23. Dezember 2018 | 00:06 Uhr

Tsunami Indonesien Sundastraße © Twitter

Sundastraße

Tsunami traf Strände in Indonesien: Mehrere Tote

Mindestens 20 Menschen wurden durch die Welle getötet. Laut Regierungsbehörde außerdem 165 Verletzte.

Mindestens 20 Menschen sind umgekommen, als ein Tsunami Strände rund um die zu Indonesien gehörende Sundastraße Samstagnacht (Ortszeit) traf. Das gab die Katastrophenbekämpfungs-Agentur der indonesischen Regierung bekannt. Laut Mitteilung der Agentur wurden außerdem 165 Menschen verletzt.

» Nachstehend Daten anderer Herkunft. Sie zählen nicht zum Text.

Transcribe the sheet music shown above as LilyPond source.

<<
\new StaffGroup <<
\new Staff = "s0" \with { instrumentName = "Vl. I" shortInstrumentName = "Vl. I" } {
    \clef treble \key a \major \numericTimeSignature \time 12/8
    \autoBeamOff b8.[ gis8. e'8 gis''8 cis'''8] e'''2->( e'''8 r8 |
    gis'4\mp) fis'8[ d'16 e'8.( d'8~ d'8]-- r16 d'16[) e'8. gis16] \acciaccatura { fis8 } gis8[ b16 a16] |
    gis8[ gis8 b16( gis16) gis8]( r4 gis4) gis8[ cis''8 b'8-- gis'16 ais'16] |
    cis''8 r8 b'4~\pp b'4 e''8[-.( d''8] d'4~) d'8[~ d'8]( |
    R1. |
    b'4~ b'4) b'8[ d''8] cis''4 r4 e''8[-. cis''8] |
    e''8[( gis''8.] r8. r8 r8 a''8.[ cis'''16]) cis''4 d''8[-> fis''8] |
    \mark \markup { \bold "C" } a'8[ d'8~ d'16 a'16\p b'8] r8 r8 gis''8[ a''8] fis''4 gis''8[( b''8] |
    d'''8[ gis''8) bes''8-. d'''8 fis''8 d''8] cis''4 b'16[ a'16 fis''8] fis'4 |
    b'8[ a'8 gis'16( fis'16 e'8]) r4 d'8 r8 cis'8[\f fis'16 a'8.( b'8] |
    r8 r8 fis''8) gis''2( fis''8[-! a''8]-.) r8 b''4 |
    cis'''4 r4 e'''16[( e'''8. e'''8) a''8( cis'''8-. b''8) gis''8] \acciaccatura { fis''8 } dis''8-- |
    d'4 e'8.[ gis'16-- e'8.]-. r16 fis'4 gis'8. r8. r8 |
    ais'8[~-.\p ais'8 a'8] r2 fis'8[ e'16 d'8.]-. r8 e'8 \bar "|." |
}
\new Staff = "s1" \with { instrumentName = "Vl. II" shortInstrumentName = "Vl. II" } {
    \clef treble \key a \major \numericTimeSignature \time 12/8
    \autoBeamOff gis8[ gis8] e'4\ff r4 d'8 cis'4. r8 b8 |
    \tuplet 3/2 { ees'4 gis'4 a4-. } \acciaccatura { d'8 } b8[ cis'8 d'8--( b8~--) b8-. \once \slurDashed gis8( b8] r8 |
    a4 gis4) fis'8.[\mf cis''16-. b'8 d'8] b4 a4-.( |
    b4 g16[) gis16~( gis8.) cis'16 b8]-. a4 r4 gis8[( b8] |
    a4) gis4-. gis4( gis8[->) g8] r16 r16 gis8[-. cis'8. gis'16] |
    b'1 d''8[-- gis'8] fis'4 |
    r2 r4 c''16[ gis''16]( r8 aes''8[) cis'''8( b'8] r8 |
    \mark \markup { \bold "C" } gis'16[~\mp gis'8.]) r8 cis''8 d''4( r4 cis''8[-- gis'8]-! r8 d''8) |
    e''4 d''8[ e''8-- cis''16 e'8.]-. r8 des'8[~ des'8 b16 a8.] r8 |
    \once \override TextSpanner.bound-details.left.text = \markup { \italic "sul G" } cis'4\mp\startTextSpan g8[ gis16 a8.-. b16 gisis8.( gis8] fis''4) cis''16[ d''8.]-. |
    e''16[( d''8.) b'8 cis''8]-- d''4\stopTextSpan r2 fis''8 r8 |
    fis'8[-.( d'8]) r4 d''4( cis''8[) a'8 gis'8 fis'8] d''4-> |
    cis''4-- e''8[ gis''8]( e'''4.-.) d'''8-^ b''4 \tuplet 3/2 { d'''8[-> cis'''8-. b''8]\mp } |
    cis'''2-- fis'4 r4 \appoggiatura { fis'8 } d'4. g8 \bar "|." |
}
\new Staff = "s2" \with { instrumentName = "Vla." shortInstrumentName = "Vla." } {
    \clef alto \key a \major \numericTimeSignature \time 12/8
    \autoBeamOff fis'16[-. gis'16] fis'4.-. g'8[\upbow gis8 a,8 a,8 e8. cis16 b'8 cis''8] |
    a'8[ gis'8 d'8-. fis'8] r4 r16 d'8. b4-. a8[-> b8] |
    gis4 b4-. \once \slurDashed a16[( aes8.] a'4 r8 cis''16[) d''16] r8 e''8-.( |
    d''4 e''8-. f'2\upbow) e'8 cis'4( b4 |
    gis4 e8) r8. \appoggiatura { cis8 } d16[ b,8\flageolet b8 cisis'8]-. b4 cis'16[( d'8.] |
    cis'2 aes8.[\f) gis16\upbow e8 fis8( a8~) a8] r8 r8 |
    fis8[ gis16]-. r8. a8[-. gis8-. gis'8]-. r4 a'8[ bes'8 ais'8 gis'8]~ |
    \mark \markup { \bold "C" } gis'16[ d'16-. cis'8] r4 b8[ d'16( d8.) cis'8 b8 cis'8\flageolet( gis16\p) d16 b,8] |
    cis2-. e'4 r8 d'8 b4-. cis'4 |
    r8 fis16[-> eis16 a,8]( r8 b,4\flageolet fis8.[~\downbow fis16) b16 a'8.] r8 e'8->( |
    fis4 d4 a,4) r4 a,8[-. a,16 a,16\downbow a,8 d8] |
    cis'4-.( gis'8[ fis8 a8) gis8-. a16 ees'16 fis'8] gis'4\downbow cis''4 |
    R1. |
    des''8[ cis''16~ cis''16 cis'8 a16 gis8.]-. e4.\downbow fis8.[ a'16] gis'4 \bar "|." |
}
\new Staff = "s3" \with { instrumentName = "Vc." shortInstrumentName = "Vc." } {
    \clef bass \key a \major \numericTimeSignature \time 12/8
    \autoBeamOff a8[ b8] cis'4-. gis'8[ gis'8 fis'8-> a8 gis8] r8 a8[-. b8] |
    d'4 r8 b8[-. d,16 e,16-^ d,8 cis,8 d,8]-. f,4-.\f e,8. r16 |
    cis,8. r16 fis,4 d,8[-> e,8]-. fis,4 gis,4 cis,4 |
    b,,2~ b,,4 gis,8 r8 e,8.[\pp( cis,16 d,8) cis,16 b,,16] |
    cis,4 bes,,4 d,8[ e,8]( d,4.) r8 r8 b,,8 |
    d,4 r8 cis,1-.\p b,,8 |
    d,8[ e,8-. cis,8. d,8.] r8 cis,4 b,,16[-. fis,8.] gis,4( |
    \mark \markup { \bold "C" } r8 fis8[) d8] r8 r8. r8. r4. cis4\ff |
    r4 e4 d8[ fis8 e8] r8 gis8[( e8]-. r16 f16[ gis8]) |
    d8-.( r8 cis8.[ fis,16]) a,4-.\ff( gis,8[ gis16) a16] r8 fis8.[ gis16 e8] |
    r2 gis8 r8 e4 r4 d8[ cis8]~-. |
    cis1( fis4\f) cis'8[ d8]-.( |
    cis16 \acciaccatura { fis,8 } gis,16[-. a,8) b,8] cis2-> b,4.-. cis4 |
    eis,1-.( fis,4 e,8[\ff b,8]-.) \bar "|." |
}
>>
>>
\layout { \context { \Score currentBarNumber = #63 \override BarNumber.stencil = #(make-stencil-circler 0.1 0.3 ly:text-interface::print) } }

Die Sundastraße ist eine Meerenge. Sie liegt zwischen den Inseln Java mit der Hauptstadt Jakarta und Sumatra.

 

 

 

Mehrere Vermisste

Mehrere Menschen werden zudem vermisst, wie die Katastrophenschutzbehörde am Sonntag in Jakarta mitteilte, nachdem die Flutwellen über die Strände hereingebrochen waren.

Der Inselstaat Indonesien wird immer wieder von katastrophalen Tsunami-Flutwellen heimgesucht. Diese entstehen in der Regel durch Erdbeben unter dem Meeresboden. Bei einem schweren Beben und einem anschließenden Tsunami kamen erst Ende September auf der indonesischen Insel Sulawesi mehr als 2.000 Menschen um.

Besonders verheerend war der Tsunami vom Dezember 2004: Damals starben in den Anrainerstaaten um den Indischen Ozean rund 220.000 Menschen, allein 168.000 davon in Indonesien. Ausgelöst worden war diese Katastrophe durch ein Seebeben der Stärke 9,1 vor der Küste von Sumatra.